JW Kids Bullying My Daughter
I felt outraged on your behalf when I read how your little girl was treated. So cruel.But worse, was the grown ups including your mother! How could she?? I honestly want to slap her.
But, your daughter has the most doting daddy and I know you will more than make up for those awful people and their kids. She doesn't need them.
I remember once at a convention during the lunch time we went on to the park for our kids to run around and play on the swings and let off steam a bit. They went to go on a slide and two boys said 'is your dad an elder?' Our kids said no (my husband was a reg pioneer/MS) and they said 'well you can't come on here then.'
I wonder where those brats are now!
PE: Even my ex was shocked. She's not taking her there again.
I'm sorry your daughter had to go through this, but--in a way--you should be thankful. This one uncomfortable event convinced your ex to stop taking your daughter. Think of all the meetings she will not have to endure and the indoctrination she'll be spared.
At her age, you daughter will probably soon forget it, but you and your ex will long remember. Lesson learned.
PE: She knows who loves her unconditionally.
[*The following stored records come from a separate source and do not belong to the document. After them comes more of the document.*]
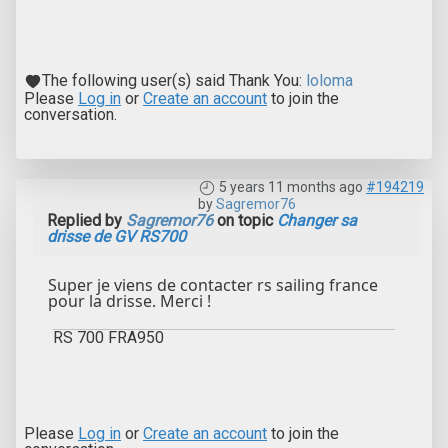
The following user(s) said Thank You:
loloma
Please
Log in
or
Create an account
to join the
conversation.
5 years 11 months ago
#194219
by
Sagremor76
Replied by
Sagremor76
on topic
Changer sa
drisse de GV RS700
Super je viens de contacter rs sailing france
pour la drisse. Merci !
RS 700 FRA950
Please
Log in
or
Create an account
to join the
She tells me "You're my best friend".
And that is beautiful!
PS: I'm NOT sorry your ex had to go through this. She needs to understand how fucked up the behavior of this cult is. Most people don't leave cults because of doctrinal issues; they leave because of being treated badly. Hopefully this experience taught her that.
Would probably be interesting to know how your wife's elder father explained that away?
"It's just kids being kids. They shouldnt do that although... if her dad was a Jehovah's Witness it wouldnt have happened. Just saying..." I asked this question to her mum on the phone after you posted it.
That is typical JW behavior, instead of taking responsibility for their own bad behavior, it's your fault because you don't go to the hall.
Pale the only decent person was your daughter and l hope she doesn't have to endure years of this cult backlash towards her. JWs look at the children of inactive or DF'd kids as dead anyhow. Hopefully for your kids sake your x wife leaves this horrible realestate company. That video nearly brings tears as she is the most perceptive person and she rightly knows her best friend.
There is little more I can add that everyone has not already said. Simply deplorable behaviour.
Treasure every moment with your wonderful little girl.
Also, treasure the new form that the relationship with your ex has taken as your little girl's mother.
My sincerest Love to you mate!
They are not worthy to have her as a grandchild. They can rot away with that stupid religion.
As I commented in previous other threads: the JWs are arrogant and mean-spirited because of the GB and their helpers who are no doubt arrogant and mean-spirited!
I bet they all would not try this %$@# on non-Jdubs; they will be recipients of ass-whuppin's, etc. Most Dubs (with "privileges") are cowardice: they would bully certain sisters and children, but it came to defending themselves from real men, women and children, they end up running away--with their tails between their legs!
PE, your precious little girl is an innocent in all of this. But for all it's worth, she will not have to become one of them from this unnecessary horrid experience. I commend you for being a good father to you; and you have all of the forum's support in this regard.
Your mother is one sick bitch! If there was ever a reason to get reinstated it would to be to then shun the fu&k out of her and never let her see your child all the while parading her around for everyone else to see and talk to!
Yikes, what a horrible thing for your daughter, those people should be ashamed, but of course JWs have no shame as they are incapable of seeing anything other than their own twisted viewpoint.
Just tell her that grandma is sick in the head, and leave it at that.
Pale Emperor I have a little different view of your child experience. Many will say at three she will forget this experience that is not necessary true. I am 69 years old and had many of these experiences growing up. I still have flashes backs is the way I was treated. It haunts me and it haunted my brother till his death. I remember these experiences that goes back to when I was three. Let your ex know these pàinful experiences still haunt me. My father had never been a JW. Just wanted you to know memories can go back farther than we give credit.. Love to you and your beautiful daughter.